Quo Vadis Industrial Ethernet?
Industrial Ethernet is coming slowly, but massively.
The industry is waiting eagerly for the ability to use Ethernet safely in automation and process control.
In some areas, Ethernet does have clear advantages. On one hand, presently there is still a more or less strict separation of office and production, and on the other hand, decreasing prices for hardware are expected (e.g. cables and modules) when an "Industrial Ethernet" is available, which is suitable for mass production. In addition, the demand for bandwidth is increasing steadily even in automation engineering, and in the near future this will lead to fieldbuses reaching their limits.
The vision is clear – universal, broadband communication solutions from the machine up to CE level. In the area of internal networking down to control level (SPS/PC) of production, Ethernet is already standard practice, but the last step down to I/O level still is missing.

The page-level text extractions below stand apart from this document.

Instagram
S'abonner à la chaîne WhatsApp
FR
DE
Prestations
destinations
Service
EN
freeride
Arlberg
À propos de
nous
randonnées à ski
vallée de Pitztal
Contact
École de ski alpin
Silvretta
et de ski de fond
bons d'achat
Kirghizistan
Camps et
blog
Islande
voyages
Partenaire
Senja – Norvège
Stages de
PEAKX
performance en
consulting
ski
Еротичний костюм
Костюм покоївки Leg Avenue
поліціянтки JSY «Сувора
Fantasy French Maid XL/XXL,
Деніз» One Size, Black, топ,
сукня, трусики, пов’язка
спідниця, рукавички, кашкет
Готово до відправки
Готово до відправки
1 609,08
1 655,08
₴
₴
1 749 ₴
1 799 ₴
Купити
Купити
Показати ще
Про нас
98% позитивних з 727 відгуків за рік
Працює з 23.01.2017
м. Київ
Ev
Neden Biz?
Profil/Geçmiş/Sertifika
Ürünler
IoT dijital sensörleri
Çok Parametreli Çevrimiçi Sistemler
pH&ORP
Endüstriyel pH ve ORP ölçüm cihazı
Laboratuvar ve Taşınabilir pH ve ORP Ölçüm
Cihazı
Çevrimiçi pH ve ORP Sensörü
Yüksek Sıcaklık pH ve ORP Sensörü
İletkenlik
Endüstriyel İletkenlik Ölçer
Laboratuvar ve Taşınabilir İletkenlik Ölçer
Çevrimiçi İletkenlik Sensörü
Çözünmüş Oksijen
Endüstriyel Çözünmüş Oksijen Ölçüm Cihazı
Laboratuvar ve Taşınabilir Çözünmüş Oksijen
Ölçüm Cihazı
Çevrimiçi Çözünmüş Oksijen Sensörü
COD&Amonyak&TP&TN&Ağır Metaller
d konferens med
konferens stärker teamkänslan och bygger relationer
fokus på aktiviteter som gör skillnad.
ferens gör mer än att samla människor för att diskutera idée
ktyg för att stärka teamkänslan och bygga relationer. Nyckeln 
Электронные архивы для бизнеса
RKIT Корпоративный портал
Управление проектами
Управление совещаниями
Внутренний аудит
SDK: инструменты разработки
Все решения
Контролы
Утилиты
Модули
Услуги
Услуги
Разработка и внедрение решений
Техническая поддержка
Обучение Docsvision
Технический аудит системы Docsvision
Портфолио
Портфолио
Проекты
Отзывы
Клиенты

Until recently, the requirements for the real-time behavior in automation engineering were a technological as well as an emotional limit for practical use.
What use is the information of a sensor when it is already obsolete when it arrives at the control?
Fieldbuses solve this problem by overwriting the last value in a buffer. The Ethernet delivers all values one after the other - but how do the controls know which value is correct? The Ethernet world is a client-server world. Only two partners communicate with each other one after the other, and a printer for example responds and processes everything in series. Fieldbuses talk to each other simultaneously, and this is an immense advantage in the real-time behavior. Fieldbuses are also safer with regard to crosstalk and electromagnetic contamination. A further disadvantage of the Ethernet is the unfavorable star topology, which means additional cable and wiring expenditure.
However, the strengths of Ethernet/TCP/IP are in monitoring and configuration entire installations and the consistency with the in-house Intranet. The Ethernet also has a great advantage with regard to redundancy and plug & play in operation.
For this reason, until now both systems exist in a kind of parallel world.
By now, however, a serial fieldbus based on Ethernet exists with EtherCAT and EthernetIP. The open protocol is suited for hard and soft real-time requirements in the automation technology. Development was focused on extremely short cycle times (= 100 µs), low jitter for exact synchronization (= 1 µs), and low hardware costs. Thus Industrial Ethernet will come; it is only a question of time and at what speed. The good old fieldbus has not yet outlived its usefulness, but it will slowly have to say goodbye to its large niche in exchange for a smaller one.
And those companies having to process large quantities of process data or where the cost advantages outweigh the disadvantages probably will make the first step. The convenient side effect of "Manufacturing data to Intranet" will be a nice by-product.